◆ TASK GOAL: Repeat all of the records word for word, but skip any picture.

(Page images and extracted text)
----------

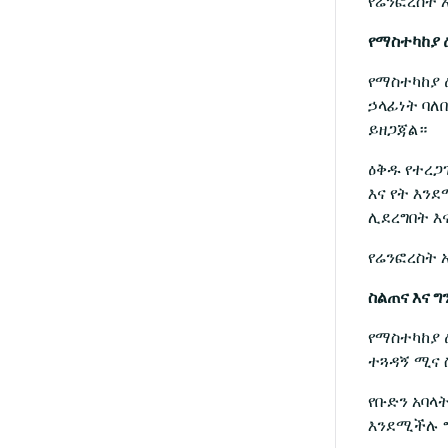
የሬንፎረስት 
የማስተካከያ 
የማስተካከያ 
ኃላፊነት ባለ
ይዘጋጃል።
ዕቅዱ የተረጋ
እና የት እን
ሊደረግበት እ
የሬንፎረስት 
ስልጠና እና 
የማስተካከያ 
ተጓዳኝ ሚና 
የቡድን አባላ
እንደሚችሉ ግ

----------

◆ RESULT BELOW:
የሬንፎረስት 
የማስተካከያ 
የማስተካከያ 
ኃላፊነት ባለ
ይዘጋጃል።
ዕቅዱ የተረጋ
እና የት እን
ሊደረግበት እ
የሬንፎረስት 
ስልጠና እና 
የማስተካከያ 
ተጓዳኝ ሚና 
የቡድን አባላ
እንደሚችሉ ግ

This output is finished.